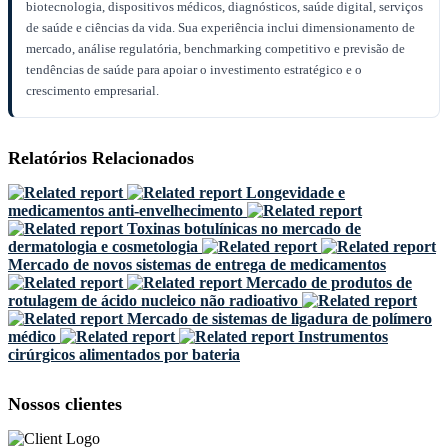
biotecnologia, dispositivos médicos, diagnósticos, saúde digital, serviços
de saúde e ciências da vida. Sua experiência inclui dimensionamento de
mercado, análise regulatória, benchmarking competitivo e previsão de
tendências de saúde para apoiar o investimento estratégico e o
crescimento empresarial.
Relatórios Relacionados
Longevidade e
medicamentos anti-envelhecimento
Toxinas botulínicas no mercado de
dermatologia e cosmetologia
Mercado de novos sistemas de entrega de medicamentos
Mercado de produtos de
rotulagem de ácido nucleico não radioativo
Mercado de sistemas de ligadura de polímero
médico
Instrumentos
cirúrgicos alimentados por bateria
Nossos clientes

--------------------

> _Task brief_
Copy, word for word, the line that contains "Relatórios Relacionados" and every line after it through the end of the records, and nothing else.

> _Exercise output_
Relatórios Relacionados
Longevidade e
medicamentos anti-envelhecimento
Toxinas botulínicas no mercado de
dermatologia e cosmetologia
Mercado de novos sistemas de entrega de medicamentos
Mercado de produtos de
rotulagem de ácido nucleico não radioativo
Mercado de sistemas de ligadura de polímero
médico
Instrumentos
cirúrgicos alimentados por bateria
Nossos clientes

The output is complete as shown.